_Given exercise_.
Please change every "common name" to "vernacular name" in all the records below, leaving everything else the same.

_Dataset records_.
■ ■ ■ ■ ■

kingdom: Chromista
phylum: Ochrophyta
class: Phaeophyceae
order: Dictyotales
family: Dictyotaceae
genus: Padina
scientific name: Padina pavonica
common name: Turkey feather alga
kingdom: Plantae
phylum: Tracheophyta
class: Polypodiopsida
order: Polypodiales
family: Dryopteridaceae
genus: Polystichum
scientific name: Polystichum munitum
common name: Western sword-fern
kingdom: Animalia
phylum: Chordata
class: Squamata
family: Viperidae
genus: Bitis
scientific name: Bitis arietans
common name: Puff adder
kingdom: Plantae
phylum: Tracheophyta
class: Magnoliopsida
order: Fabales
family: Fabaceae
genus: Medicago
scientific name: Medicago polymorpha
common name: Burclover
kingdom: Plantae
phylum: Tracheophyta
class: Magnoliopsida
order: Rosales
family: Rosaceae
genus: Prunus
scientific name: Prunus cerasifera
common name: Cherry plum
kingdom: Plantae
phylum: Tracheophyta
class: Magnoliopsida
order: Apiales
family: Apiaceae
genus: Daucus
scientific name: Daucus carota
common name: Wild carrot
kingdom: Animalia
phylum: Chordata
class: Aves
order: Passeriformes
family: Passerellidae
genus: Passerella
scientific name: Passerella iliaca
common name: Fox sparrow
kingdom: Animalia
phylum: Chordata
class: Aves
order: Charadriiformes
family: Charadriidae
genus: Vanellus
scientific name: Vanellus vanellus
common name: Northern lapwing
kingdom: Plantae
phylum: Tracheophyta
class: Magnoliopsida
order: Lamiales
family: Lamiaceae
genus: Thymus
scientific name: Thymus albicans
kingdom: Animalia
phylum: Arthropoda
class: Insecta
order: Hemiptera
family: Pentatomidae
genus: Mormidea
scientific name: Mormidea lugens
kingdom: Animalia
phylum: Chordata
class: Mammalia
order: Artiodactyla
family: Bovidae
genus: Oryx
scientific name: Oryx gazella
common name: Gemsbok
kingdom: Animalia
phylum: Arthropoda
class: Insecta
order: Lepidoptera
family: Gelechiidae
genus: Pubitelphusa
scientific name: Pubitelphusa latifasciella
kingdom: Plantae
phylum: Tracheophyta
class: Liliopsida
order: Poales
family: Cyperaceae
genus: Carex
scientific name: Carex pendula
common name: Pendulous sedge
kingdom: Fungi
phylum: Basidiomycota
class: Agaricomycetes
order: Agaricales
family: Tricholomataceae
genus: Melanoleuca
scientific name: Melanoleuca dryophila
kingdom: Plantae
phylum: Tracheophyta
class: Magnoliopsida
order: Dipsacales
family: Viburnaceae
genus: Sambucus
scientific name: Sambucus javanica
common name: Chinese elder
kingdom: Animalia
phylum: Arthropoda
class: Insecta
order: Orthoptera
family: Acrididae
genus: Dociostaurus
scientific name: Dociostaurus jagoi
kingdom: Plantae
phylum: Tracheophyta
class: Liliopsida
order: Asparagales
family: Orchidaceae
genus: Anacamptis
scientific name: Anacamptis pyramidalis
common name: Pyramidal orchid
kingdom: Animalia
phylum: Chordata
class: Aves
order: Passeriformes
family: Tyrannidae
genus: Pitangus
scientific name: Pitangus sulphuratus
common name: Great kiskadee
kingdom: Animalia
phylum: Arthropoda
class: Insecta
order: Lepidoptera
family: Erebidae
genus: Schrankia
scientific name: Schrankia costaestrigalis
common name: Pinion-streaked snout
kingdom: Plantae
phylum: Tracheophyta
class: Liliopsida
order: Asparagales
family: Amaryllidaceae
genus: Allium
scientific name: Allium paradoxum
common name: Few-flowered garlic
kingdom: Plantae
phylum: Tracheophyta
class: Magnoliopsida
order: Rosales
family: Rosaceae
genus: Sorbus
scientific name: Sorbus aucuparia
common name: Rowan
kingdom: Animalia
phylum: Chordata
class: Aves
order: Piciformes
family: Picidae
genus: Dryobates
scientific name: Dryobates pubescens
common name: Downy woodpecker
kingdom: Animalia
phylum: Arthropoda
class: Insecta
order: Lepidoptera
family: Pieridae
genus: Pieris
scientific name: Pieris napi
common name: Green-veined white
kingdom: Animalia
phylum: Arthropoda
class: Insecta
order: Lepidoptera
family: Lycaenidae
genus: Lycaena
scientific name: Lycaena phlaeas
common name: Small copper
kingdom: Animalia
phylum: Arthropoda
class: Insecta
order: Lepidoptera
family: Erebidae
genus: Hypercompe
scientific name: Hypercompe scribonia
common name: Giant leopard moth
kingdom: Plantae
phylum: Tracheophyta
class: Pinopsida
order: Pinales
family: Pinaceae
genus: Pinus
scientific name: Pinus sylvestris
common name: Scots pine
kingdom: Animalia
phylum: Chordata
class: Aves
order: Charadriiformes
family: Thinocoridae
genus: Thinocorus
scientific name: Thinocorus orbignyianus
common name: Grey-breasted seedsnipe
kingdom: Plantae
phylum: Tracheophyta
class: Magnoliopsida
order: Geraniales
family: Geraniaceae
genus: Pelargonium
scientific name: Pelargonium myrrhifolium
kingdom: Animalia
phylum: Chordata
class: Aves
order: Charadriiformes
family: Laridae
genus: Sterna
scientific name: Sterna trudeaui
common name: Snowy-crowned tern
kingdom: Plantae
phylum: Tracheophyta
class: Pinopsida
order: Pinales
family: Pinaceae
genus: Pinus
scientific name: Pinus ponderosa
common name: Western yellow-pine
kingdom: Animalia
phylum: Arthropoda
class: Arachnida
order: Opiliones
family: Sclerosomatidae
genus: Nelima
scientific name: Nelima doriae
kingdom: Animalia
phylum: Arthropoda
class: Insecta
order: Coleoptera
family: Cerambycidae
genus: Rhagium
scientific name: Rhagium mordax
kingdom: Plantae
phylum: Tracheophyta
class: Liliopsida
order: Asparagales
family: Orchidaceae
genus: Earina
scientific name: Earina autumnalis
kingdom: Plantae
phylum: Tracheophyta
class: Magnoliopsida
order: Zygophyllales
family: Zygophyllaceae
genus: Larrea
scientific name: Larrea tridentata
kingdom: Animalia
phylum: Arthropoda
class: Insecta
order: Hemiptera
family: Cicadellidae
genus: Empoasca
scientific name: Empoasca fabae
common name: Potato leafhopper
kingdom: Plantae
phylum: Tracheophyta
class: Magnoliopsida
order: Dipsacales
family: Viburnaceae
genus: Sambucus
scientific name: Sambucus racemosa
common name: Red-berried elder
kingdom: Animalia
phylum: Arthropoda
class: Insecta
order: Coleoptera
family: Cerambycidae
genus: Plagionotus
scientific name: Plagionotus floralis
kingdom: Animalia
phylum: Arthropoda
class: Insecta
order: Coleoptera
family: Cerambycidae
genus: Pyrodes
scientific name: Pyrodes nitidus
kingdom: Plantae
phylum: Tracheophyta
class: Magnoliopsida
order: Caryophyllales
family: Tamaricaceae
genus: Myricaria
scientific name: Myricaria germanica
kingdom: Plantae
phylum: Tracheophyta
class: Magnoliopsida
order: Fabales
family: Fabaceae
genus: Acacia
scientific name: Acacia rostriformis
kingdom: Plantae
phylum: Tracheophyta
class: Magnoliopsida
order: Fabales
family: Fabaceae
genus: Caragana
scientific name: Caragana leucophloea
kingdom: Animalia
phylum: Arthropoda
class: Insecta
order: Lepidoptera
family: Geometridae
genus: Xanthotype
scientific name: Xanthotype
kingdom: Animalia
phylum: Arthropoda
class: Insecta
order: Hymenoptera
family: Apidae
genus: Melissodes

■ ■ ■ ■ ■

_Result_.
kingdom: Chromista
phylum: Ochrophyta
class: Phaeophyceae
order: Dictyotales
family: Dictyotaceae
genus: Padina
scientific name: Padina pavonica
vernacular name: Turkey feather alga
kingdom: Plantae
phylum: Tracheophyta
class: Polypodiopsida
order: Polypodiales
family: Dryopteridaceae
genus: Polystichum
scientific name: Polystichum munitum
vernacular name: Western sword-fern
kingdom: Animalia
phylum: Chordata
class: Squamata
family: Viperidae
genus: Bitis
scientific name: Bitis arietans
vernacular name: Puff adder
kingdom: Plantae
phylum: Tracheophyta
class: Magnoliopsida
order: Fabales
family: Fabaceae
genus: Medicago
scientific name: Medicago polymorpha
vernacular name: Burclover
kingdom: Plantae
phylum: Tracheophyta
class: Magnoliopsida
order: Rosales
family: Rosaceae
genus: Prunus
scientific name: Prunus cerasifera
vernacular name: Cherry plum
kingdom: Plantae
phylum: Tracheophyta
class: Magnoliopsida
order: Apiales
family: Apiaceae
genus: Daucus
scientific name: Daucus carota
vernacular name: Wild carrot
kingdom: Animalia
phylum: Chordata
class: Aves
order: Passeriformes
family: Passerellidae
genus: Passerella
scientific name: Passerella iliaca
vernacular name: Fox sparrow
kingdom: Animalia
phylum: Chordata
class: Aves
order: Charadriiformes
family: Charadriidae
genus: Vanellus
scientific name: Vanellus vanellus
vernacular name: Northern lapwing
kingdom: Plantae
phylum: Tracheophyta
class: Magnoliopsida
order: Lamiales
family: Lamiaceae
genus: Thymus
scientific name: Thymus albicans
kingdom: Animalia
phylum: Arthropoda
class: Insecta
order: Hemiptera
family: Pentatomidae
genus: Mormidea
scientific name: Mormidea lugens
kingdom: Animalia
phylum: Chordata
class: Mammalia
order: Artiodactyla
family: Bovidae
genus: Oryx
scientific name: Oryx gazella
vernacular name: Gemsbok
kingdom: Animalia
phylum: Arthropoda
class: Insecta
order: Lepidoptera
family: Gelechiidae
genus: Pubitelphusa
scientific name: Pubitelphusa latifasciella
kingdom: Plantae
phylum: Tracheophyta
class: Liliopsida
order: Poales
family: Cyperaceae
genus: Carex
scientific name: Carex pendula
vernacular name: Pendulous sedge
kingdom: Fungi
phylum: Basidiomycota
class: Agaricomycetes
order: Agaricales
family: Tricholomataceae
genus: Melanoleuca
scientific name: Melanoleuca dryophila
kingdom: Plantae
phylum: Tracheophyta
class: Magnoliopsida
order: Dipsacales
family: Viburnaceae
genus: Sambucus
scientific name: Sambucus javanica
vernacular name: Chinese elder
kingdom: Animalia
phylum: Arthropoda
class: Insecta
order: Orthoptera
family: Acrididae
genus: Dociostaurus
scientific name: Dociostaurus jagoi
kingdom: Plantae
phylum: Tracheophyta
class: Liliopsida
order: Asparagales
family: Orchidaceae
genus: Anacamptis
scientific name: Anacamptis pyramidalis
vernacular name: Pyramidal orchid
kingdom: Animalia
phylum: Chordata
class: Aves
order: Passeriformes
family: Tyrannidae
genus: Pitangus
scientific name: Pitangus sulphuratus
vernacular name: Great kiskadee
kingdom: Animalia
phylum: Arthropoda
class: Insecta
order: Lepidoptera
family: Erebidae
genus: Schrankia
scientific name: Schrankia costaestrigalis
vernacular name: Pinion-streaked snout
kingdom: Plantae
phylum: Tracheophyta
class: Liliopsida
order: Asparagales
family: Amaryllidaceae
genus: Allium
scientific name: Allium paradoxum
vernacular name: Few-flowered garlic
kingdom: Plantae
phylum: Tracheophyta
class: Magnoliopsida
order: Rosales
family: Rosaceae
genus: Sorbus
scientific name: Sorbus aucuparia
vernacular name: Rowan
kingdom: Animalia
phylum: Chordata
class: Aves
order: Piciformes
family: Picidae
genus: Dryobates
scientific name: Dryobates pubescens
vernacular name: Downy woodpecker
kingdom: Animalia
phylum: Arthropoda
class: Insecta
order: Lepidoptera
family: Pieridae
genus: Pieris
scientific name: Pieris napi
vernacular name: Green-veined white
kingdom: Animalia
phylum: Arthropoda
class: Insecta
order: Lepidoptera
family: Lycaenidae
genus: Lycaena
scientific name: Lycaena phlaeas
vernacular name: Small copper
kingdom: Animalia
phylum: Arthropoda
class: Insecta
order: Lepidoptera
family: Erebidae
genus: Hypercompe
scientific name: Hypercompe scribonia
vernacular name: Giant leopard moth
kingdom: Plantae
phylum: Tracheophyta
class: Pinopsida
order: Pinales
family: Pinaceae
genus: Pinus
scientific name: Pinus sylvestris
vernacular name: Scots pine
kingdom: Animalia
phylum: Chordata
class: Aves
order: Charadriiformes
family: Thinocoridae
genus: Thinocorus
scientific name: Thinocorus orbignyianus
vernacular name: Grey-breasted seedsnipe
kingdom: Plantae
phylum: Tracheophyta
class: Magnoliopsida
order: Geraniales
family: Geraniaceae
genus: Pelargonium
scientific name: Pelargonium myrrhifolium
kingdom: Animalia
phylum: Chordata
class: Aves
order: Charadriiformes
family: Laridae
genus: Sterna
scientific name: Sterna trudeaui
vernacular name: Snowy-crowned tern
kingdom: Plantae
phylum: Tracheophyta
class: Pinopsida
order: Pinales
family: Pinaceae
genus: Pinus
scientific name: Pinus ponderosa
vernacular name: Western yellow-pine
kingdom: Animalia
phylum: Arthropoda
class: Arachnida
order: Opiliones
family: Sclerosomatidae
genus: Nelima
scientific name: Nelima doriae
kingdom: Animalia
phylum: Arthropoda
class: Insecta
order: Coleoptera
family: Cerambycidae
genus: Rhagium
scientific name: Rhagium mordax
kingdom: Plantae
phylum: Tracheophyta
class: Liliopsida
order: Asparagales
family: Orchidaceae
genus: Earina
scientific name: Earina autumnalis
kingdom: Plantae
phylum: Tracheophyta
class: Magnoliopsida
order: Zygophyllales
family: Zygophyllaceae
genus: Larrea
scientific name: Larrea tridentata
kingdom: Animalia
phylum: Arthropoda
class: Insecta
order: Hemiptera
family: Cicadellidae
genus: Empoasca
scientific name: Empoasca fabae
vernacular name: Potato leafhopper
kingdom: Plantae
phylum: Tracheophyta
class: Magnoliopsida
order: Dipsacales
family: Viburnaceae
genus: Sambucus
scientific name: Sambucus racemosa
vernacular name: Red-berried elder
kingdom: Animalia
phylum: Arthropoda
class: Insecta
order: Coleoptera
family: Cerambycidae
genus: Plagionotus
scientific name: Plagionotus floralis
kingdom: Animalia
phylum: Arthropoda
class: Insecta
order: Coleoptera
family: Cerambycidae
genus: Pyrodes
scientific name: Pyrodes nitidus
kingdom: Plantae
phylum: Tracheophyta
class: Magnoliopsida
order: Caryophyllales
family: Tamaricaceae
genus: Myricaria
scientific name: Myricaria germanica
kingdom: Plantae
phylum: Tracheophyta
class: Magnoliopsida
order: Fabales
family: Fabaceae
genus: Acacia
scientific name: Acacia rostriformis
kingdom: Plantae
phylum: Tracheophyta
class: Magnoliopsida
order: Fabales
family: Fabaceae
genus: Caragana
scientific name: Caragana leucophloea
kingdom: Animalia
phylum: Arthropoda
class: Insecta
order: Lepidoptera
family: Geometridae
genus: Xanthotype
scientific name: Xanthotype
kingdom: Animalia
phylum: Arthropoda
class: Insecta
order: Hymenoptera
family: Apidae
genus: Melissodes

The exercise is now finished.